Karina Milei demostró que se hizo cargo esta semana -mal o bien, depende la óptica- de la peor crisis que ensombrece al Gobierno, como es la denuncia de presuntas coimas que la involucran a ella y a Lule Menem y al presidente Javier Milei, y que generó la primer gran disidencia entre los hermanos en 21 meses de gestión.
El jefe de Estado pidió a Karina el martes de la semana pasada lisa y llanamente la cabeza de Lule, su segundo en la Secretaría General de la Presidencia, y del presidente de la Cámara de Diputados, Martín Menem, implicados en el escándalo.
La hermana, a quien Milei admira y llama “el Jefe”, rechazó de plano esa posibilidad de desprenderse de los primos Menem, a quienes considera de "extrema confianza" y como sus "máximos colaboradores" en la gestión oficial y partidaria.
Lo curioso es que el presidente hasta ahora no logró su propósito de “rajarlos” -tal cual sus propias palabras, decisión que confió a un puñado de colaboradores cercanos-, sino que la funcionaria, a quien se le empieza a llamar la “dama de hierro”, ha demostrado ser verdaderamente la “Jefa” del Gobierno de La Libertad Avanza.
Desde que estalló el caso de coimas en la ANDIS, el 19 de agosto, revelado en detalles por su titular Diego Spagnuolo, es Karina quien se hizo cargo de la operación de control de daños y la contraofensiva.
Por supuesto que el estallido del caso resultó como un golpe de KO para los hermanos Milei, los únicos dos dueños del Gobierno por estos días, pero esta semana la “dama de hierro” pergeñó una defensa basada en que son víctimas de espionaje y que los autores intelectuales provienen del sótano kirchnerista.
La secretaria general de la Presidencia utilizó inicialmente al jefe de Gabinete, Guillermo Francos, para ensayar una tibia defensa inconducente, hasta que ordenó que el lunes de la semana pasada salieran a aclarar la situación Lule y a Martín Menem, ambos en el ojo de la tormenta junto a los hermanos Milei.
Los Menem pusieron en duda la veracidad de los audios y nada dijeron sobre la implicancia de la denuncia de Spagnuolo: de acuerdo con los audios, Lule cobraba coimas para Karina y Martín Menen estaba allegado a la empresa beneficiada con la venta de medicamentos a la ANDIS.
De todos modos, se consideraron insuficientes los alegatos de los primos Menem y se diagramó un operativo de acción a cargo de la ministra de Seguridad Nacional Patricia Bullrich, quien pasó a ser la vocera de Karina.
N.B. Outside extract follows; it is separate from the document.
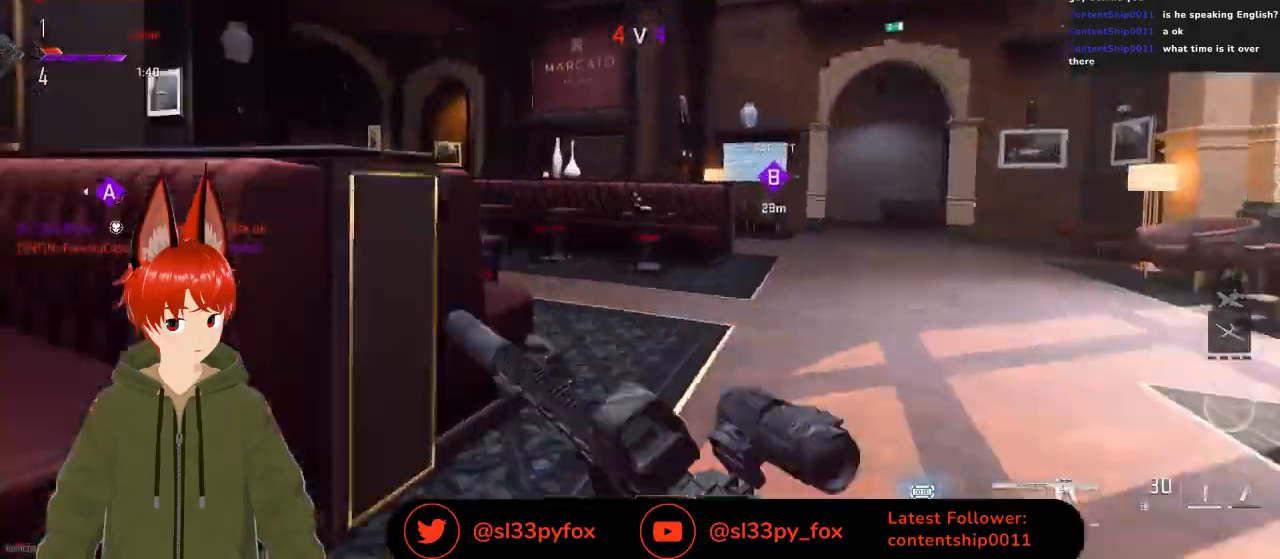
{"buttons": [], "left_stick": "up", "right_stick": "left", "events": [[100, "right_stick", "left"]]}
Bullrich salió con los tapones de punta acusando al kichnerismo de una gran conspiración y de organizar todo el entramado de audios de Spagnuolo -luego fueron difundidos otros de Karina-.
Pero la ministra se pasó de la raya y en un pedido a la justicia para que investigue la difusión de esos audios en un canal de streaming, también pidió que los periodistas fueran allanados, a la vez que se consiguió una orden judicial para impedir se difundan otros audios
La ministra protagonizó un papelón al anunciar esa medida es un programa televisivo en A24, en el que negó haber pedido los allanamientos a los periodistas y el conductor le leyó la página 18 de la demanda en que efectivamente solicitaba los allanamientos.